Parliamentary elections were held in Hungary between 2 and 9 October 1901. Prime Minister Kálmán Széll, who came to power in 1899, reached an agreement with the opposition through the mediation of Dezső Szilágyi. As a result, the ex lex situation due to the lack of a budget was lifted and the customs and trade alliance with Cisleithania was renewed. The government pursued a protectionist policy by raising agricultural tariffs, thus ensuring the saleability of domestic products against American imports. According to the laws adopted in 1901, members of parliament could no longer play a leading economic role in the industrial and commercial spheres. The government paid special attention to the modernization of agriculture. In the south and southeast of the country, arable land was provided to the poor, while the employment relations of agricultural workers and servants, tobacco growers and forestry workers were regulated. Before the elections, the National Party led by Count Albert Apponyi was dissolved and its members joined the governing Liberal Party. The new parliament convened on October 26, 1901.

==Parties and leaders==

| Party |  | Leader |
|---|---|---|
|  | Liberal Party (SZP) | Frigyes Podmaniczky [de] |
|  | Party of Independence and '48 (F48P) | Ferenc Kossuth |
|  | Catholic National Party (KNP) | János Zichy |
|  | Ugron Party of Independence and '48 [hu] (F48UP) | Gábor Ugron [de] |
|  | Slovak National Party (SNS) | Pavol Mudroň [hu] |
|  | Civic Democratic Party (PDP) | Vilmos Vázsonyi |
|  | Serb People's Radical Party (SNRS) | Jaša Tomić |

==Electoral system==
The elections were based on property, income and education census. Landowners with a ¼ plot of land, rural industrialists paying a tax of 6 Ft, urban industrialists paying a tax of 10.50 Ft, house tenants paying a tax of 15.75 Ft, land and house owners paying a tax of 5 Ft, landless house owners paying a tax of 6 Ft, employed priests, officials, teachers, tutors, writers, artists, lawyers, notaries and health workers with a degree were electors. 20 years older men were eligible to vote and 24 years older men could be elected. Women had no right for the participation. The elections were held exclusively in single-member district by open voting.

==Results==

The group of independents are classified by their political position as moderate opposition or ethnic minority.

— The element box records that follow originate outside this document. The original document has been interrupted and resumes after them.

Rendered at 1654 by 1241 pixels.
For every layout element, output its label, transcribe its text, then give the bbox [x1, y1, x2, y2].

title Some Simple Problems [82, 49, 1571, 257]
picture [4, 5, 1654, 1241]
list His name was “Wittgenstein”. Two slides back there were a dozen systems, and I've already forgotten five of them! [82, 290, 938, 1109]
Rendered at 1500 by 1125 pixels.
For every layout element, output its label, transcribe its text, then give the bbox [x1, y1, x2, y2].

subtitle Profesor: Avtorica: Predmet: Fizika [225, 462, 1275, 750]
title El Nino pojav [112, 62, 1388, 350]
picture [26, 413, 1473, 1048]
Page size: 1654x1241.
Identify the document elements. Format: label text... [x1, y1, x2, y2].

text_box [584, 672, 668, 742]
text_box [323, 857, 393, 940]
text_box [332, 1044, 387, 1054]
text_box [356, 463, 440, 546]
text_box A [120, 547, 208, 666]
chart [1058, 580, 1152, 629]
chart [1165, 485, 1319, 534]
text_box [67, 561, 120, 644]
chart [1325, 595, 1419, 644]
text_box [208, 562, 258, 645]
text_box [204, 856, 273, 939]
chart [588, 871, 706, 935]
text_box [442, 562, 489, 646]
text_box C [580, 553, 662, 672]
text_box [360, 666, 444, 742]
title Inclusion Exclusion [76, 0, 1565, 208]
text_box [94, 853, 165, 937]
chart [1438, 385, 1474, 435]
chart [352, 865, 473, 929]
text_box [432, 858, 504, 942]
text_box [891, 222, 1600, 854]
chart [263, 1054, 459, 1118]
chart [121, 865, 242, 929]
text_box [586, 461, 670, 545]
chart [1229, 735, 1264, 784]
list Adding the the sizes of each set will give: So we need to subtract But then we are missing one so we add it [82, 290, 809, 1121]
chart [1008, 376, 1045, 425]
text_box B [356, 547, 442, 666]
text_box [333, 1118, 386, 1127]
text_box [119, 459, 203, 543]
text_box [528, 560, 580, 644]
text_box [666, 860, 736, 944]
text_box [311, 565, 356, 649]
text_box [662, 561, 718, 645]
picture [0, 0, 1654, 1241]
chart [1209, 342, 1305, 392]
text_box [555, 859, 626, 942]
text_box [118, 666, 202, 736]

| Party |  | Seats | +/– |
|  | Liberal Party | 280 | -11 |
|  | Party of Independence and '48 | 76 | +28 |
|  | Catholic People's Party | 22 | +2 |
|  | Ugron Party of Independence and '48 [hu] | 14 | +3 |
|  | Independent Saxons | 11 | +11 |
|  | Independent moderate | 5 | -2 |
|  | Slovak National Party | 3 | New |
|  | Civic Democratic Party | 1 | New |
|  | Serb People's Radical Party | 1 | New |
| Total |  | 413 | – |
Source: Ballabás-Pap-Pál

==Aftermath==
The court annulled the mandates of 5 representatives, 4 from the Liberal Party and 1 from the Independent Party. In each case, by-elections were held.